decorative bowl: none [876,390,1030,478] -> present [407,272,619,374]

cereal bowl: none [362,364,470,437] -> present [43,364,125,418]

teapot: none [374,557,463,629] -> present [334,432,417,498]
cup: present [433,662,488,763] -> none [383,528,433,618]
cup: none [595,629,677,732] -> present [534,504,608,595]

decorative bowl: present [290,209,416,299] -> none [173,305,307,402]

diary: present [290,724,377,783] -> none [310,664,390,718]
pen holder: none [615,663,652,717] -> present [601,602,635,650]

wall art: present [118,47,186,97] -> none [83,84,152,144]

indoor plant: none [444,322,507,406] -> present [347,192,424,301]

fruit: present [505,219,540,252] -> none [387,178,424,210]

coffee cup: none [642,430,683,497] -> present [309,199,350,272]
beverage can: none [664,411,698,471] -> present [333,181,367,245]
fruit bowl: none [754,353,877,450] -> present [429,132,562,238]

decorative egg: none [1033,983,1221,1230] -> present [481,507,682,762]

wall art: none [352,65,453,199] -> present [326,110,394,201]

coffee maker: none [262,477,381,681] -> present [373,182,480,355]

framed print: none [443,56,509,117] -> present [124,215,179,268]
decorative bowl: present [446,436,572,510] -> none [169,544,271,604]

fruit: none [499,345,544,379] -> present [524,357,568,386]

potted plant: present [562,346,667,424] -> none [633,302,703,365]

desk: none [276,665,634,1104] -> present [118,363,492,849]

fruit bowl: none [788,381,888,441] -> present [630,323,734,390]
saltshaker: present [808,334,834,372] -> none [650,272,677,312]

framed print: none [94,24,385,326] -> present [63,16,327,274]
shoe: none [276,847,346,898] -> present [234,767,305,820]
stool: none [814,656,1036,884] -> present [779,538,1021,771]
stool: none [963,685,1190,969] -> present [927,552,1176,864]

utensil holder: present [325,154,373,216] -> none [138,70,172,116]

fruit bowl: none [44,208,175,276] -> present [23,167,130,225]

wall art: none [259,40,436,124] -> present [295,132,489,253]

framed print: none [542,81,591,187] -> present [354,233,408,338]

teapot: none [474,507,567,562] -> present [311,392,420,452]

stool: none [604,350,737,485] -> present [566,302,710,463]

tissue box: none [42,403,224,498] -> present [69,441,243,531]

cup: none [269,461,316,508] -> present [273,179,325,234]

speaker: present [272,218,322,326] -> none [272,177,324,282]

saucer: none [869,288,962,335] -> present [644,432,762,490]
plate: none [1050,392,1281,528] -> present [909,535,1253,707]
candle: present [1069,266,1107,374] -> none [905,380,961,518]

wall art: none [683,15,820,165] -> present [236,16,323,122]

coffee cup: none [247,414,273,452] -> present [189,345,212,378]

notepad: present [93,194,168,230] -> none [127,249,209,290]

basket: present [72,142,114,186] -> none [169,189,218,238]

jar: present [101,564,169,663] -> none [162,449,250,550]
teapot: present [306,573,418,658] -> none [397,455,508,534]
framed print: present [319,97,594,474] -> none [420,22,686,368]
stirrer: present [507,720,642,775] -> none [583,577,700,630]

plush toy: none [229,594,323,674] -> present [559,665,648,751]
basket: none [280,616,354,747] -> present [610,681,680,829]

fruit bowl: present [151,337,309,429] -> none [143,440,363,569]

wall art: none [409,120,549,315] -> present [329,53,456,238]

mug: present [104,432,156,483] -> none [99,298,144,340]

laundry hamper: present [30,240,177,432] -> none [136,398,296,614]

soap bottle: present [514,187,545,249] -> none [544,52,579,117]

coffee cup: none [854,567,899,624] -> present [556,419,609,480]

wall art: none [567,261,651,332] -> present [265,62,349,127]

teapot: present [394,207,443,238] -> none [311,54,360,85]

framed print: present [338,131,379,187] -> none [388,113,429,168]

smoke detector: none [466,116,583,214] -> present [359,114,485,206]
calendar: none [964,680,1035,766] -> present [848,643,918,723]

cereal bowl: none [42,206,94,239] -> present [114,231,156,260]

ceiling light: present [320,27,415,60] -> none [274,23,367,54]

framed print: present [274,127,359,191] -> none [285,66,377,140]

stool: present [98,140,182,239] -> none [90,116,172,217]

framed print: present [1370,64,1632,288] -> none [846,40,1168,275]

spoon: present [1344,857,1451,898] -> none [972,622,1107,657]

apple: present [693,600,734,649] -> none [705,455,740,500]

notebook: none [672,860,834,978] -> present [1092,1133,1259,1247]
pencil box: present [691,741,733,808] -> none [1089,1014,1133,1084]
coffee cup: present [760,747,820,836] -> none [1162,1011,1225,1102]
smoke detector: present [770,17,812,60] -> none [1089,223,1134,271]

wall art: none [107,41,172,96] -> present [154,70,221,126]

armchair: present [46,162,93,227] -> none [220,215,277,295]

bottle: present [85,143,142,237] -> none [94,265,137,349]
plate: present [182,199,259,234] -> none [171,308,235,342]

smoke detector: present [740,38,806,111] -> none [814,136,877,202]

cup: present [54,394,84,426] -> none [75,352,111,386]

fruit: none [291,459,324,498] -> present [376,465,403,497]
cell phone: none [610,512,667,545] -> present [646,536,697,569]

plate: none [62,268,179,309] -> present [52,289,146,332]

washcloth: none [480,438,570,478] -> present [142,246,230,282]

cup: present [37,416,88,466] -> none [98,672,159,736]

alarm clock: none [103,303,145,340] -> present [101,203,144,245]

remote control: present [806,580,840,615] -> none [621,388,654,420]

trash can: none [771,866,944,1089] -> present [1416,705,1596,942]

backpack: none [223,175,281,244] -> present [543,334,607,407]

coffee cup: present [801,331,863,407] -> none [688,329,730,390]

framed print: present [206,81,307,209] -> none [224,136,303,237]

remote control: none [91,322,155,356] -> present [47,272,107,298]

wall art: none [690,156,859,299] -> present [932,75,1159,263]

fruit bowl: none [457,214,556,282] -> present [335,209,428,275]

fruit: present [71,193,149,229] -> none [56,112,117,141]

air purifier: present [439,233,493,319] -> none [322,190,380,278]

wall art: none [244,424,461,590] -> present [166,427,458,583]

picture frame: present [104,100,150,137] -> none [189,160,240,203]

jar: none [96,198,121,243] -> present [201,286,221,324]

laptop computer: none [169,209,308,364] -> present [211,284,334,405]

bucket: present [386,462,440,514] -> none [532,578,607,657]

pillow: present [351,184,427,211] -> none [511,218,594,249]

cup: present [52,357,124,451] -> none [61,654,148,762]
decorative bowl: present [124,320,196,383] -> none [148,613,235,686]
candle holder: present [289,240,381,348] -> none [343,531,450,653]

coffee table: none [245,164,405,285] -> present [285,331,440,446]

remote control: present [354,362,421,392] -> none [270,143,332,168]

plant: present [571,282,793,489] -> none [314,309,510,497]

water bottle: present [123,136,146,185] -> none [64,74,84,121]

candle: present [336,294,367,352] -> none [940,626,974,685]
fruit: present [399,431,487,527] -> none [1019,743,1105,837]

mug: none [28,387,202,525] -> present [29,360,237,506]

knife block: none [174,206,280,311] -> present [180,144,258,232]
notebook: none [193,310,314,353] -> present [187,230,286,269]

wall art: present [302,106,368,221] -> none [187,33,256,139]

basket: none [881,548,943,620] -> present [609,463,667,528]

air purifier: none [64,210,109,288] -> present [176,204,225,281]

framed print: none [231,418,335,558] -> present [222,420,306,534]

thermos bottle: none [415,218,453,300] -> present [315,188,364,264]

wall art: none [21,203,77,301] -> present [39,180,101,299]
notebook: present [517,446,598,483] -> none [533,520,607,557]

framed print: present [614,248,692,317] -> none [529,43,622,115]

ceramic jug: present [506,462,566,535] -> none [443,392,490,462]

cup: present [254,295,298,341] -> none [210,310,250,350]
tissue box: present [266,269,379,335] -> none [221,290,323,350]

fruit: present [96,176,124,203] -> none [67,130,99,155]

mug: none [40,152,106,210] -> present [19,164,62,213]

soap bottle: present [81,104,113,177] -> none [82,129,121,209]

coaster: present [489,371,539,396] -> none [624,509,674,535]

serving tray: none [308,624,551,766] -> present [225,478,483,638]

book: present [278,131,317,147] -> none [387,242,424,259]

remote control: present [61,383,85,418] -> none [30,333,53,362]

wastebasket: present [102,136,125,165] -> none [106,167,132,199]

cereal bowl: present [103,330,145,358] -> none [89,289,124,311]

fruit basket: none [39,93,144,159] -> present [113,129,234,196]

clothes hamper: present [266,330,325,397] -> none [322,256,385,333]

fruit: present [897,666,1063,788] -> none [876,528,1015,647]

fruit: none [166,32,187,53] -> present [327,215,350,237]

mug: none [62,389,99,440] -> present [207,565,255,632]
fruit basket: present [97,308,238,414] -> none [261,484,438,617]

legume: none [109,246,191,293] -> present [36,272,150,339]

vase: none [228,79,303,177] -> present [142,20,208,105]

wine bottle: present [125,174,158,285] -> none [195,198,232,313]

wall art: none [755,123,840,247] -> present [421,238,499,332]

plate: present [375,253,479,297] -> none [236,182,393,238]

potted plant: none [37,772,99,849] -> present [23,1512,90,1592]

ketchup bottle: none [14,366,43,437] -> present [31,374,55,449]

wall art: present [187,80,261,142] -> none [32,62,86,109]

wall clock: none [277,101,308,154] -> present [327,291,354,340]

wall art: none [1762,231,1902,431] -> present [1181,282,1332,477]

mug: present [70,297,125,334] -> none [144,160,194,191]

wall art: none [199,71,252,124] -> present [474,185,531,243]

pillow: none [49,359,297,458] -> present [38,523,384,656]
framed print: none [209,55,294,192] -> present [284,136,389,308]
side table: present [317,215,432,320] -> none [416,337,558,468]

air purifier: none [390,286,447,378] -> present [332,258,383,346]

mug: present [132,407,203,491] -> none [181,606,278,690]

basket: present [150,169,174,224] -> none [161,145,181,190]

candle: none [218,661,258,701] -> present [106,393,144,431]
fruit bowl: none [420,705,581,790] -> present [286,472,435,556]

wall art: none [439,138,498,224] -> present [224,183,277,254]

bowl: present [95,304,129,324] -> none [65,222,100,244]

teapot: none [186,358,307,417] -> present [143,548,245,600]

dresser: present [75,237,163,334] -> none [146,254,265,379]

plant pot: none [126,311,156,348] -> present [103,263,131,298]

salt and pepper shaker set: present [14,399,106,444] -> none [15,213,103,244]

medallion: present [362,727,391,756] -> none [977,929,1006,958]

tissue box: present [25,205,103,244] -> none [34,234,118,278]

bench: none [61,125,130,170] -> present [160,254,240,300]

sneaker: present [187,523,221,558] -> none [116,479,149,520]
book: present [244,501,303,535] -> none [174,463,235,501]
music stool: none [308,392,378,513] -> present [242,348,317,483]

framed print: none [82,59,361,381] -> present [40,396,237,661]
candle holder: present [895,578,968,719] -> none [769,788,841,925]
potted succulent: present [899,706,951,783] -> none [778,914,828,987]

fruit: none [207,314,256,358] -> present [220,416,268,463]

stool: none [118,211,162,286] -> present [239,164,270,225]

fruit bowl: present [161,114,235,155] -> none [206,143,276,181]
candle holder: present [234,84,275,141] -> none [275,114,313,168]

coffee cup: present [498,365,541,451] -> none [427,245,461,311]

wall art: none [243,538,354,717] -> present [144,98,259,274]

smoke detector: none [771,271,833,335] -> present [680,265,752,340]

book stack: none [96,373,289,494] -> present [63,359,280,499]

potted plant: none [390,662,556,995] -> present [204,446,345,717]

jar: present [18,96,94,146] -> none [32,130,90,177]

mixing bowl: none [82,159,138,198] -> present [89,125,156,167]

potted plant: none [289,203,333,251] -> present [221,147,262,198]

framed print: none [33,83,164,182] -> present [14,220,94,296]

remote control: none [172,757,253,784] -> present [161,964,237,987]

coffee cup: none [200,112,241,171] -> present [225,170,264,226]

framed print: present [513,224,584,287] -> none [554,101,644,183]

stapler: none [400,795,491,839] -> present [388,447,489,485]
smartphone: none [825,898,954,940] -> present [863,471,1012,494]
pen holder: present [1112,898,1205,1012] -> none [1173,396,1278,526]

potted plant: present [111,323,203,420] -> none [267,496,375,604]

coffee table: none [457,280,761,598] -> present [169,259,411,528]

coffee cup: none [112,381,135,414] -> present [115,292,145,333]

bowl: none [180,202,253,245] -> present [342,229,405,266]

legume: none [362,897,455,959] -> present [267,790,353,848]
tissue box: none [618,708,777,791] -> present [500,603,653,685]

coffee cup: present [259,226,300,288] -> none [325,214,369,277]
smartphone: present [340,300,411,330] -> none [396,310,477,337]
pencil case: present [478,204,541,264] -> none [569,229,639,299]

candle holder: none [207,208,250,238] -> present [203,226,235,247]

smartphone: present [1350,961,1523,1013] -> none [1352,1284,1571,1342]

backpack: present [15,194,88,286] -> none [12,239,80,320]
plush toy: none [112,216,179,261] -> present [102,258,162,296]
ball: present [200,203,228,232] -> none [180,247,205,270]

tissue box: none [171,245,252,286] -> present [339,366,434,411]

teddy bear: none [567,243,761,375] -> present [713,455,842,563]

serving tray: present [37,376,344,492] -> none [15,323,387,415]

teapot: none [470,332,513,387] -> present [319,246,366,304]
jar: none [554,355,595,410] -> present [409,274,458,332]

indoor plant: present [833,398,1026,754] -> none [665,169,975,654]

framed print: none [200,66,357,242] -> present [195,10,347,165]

## [Task objective]
Using the material above, quote the first line and each line after it, stopping at and including the line that holds "wall art: none [352,65,453,199]".

## [Response area]
decorative bowl: none [876,390,1030,478] -> present [407,272,619,374]

cereal bowl: none [362,364,470,437] -> present [43,364,125,418]

teapot: none [374,557,463,629] -> present [334,432,417,498]
cup: present [433,662,488,763] -> none [383,528,433,618]
cup: none [595,629,677,732] -> present [534,504,608,595]

decorative bowl: present [290,209,416,299] -> none [173,305,307,402]

diary: present [290,724,377,783] -> none [310,664,390,718]
pen holder: none [615,663,652,717] -> present [601,602,635,650]

wall art: present [118,47,186,97] -> none [83,84,152,144]

indoor plant: none [444,322,507,406] -> present [347,192,424,301]

fruit: present [505,219,540,252] -> none [387,178,424,210]

coffee cup: none [642,430,683,497] -> present [309,199,350,272]
beverage can: none [664,411,698,471] -> present [333,181,367,245]
fruit bowl: none [754,353,877,450] -> present [429,132,562,238]

decorative egg: none [1033,983,1221,1230] -> present [481,507,682,762]

wall art: none [352,65,453,199] -> present [326,110,394,201]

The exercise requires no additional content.